Content starts

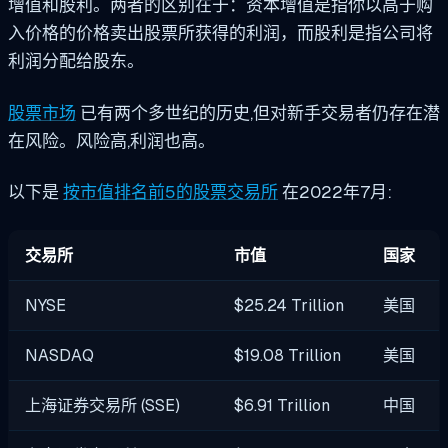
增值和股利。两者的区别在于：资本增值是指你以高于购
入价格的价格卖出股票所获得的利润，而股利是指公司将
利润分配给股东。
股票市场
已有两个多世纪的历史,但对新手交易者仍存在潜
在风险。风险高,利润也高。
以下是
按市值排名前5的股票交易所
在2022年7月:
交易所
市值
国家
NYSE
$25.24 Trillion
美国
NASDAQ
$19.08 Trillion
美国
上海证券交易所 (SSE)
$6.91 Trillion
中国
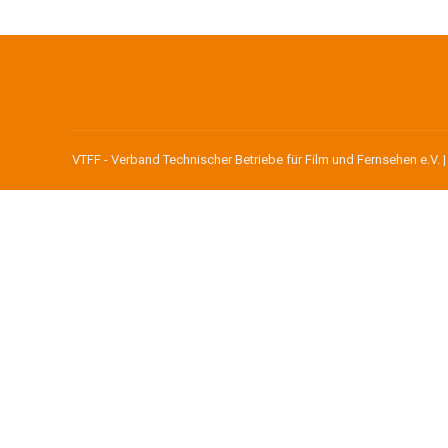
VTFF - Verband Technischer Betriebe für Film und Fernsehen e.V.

Content ends
Content starts

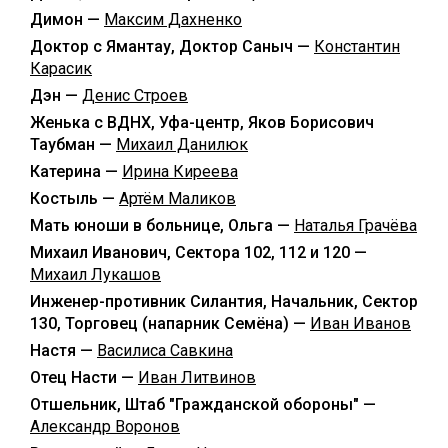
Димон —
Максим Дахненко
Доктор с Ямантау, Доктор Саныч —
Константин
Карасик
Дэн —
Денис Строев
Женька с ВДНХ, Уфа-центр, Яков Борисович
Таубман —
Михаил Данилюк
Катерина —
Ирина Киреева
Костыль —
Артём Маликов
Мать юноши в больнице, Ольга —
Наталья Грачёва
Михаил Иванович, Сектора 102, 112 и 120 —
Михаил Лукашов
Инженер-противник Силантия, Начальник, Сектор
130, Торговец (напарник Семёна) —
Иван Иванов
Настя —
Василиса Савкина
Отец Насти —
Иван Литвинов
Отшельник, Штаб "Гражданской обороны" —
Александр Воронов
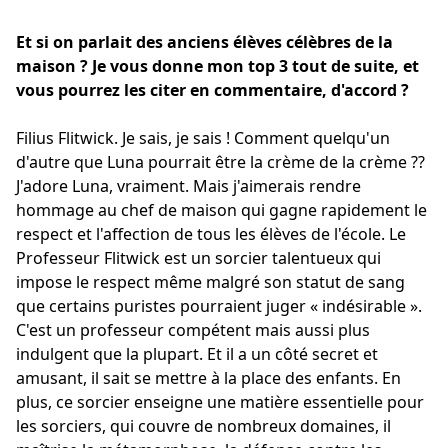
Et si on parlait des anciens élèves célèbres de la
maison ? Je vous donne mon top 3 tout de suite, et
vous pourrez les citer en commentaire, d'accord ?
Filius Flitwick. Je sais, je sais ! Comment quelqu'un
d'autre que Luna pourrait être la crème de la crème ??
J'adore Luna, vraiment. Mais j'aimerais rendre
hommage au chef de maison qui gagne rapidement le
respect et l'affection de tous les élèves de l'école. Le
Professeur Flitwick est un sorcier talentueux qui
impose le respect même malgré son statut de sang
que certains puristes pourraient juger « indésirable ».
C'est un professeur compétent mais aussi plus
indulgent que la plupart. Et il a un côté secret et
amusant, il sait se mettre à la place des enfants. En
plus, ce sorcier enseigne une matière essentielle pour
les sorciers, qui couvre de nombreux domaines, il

Content ends

* [The task] Which of the lines above mention the word "vous"? Pull those lines out.

* [Response to the task]
maison ? Je vous donne mon top 3 tout de suite, et
vous pourrez les citer en commentaire, d'accord ?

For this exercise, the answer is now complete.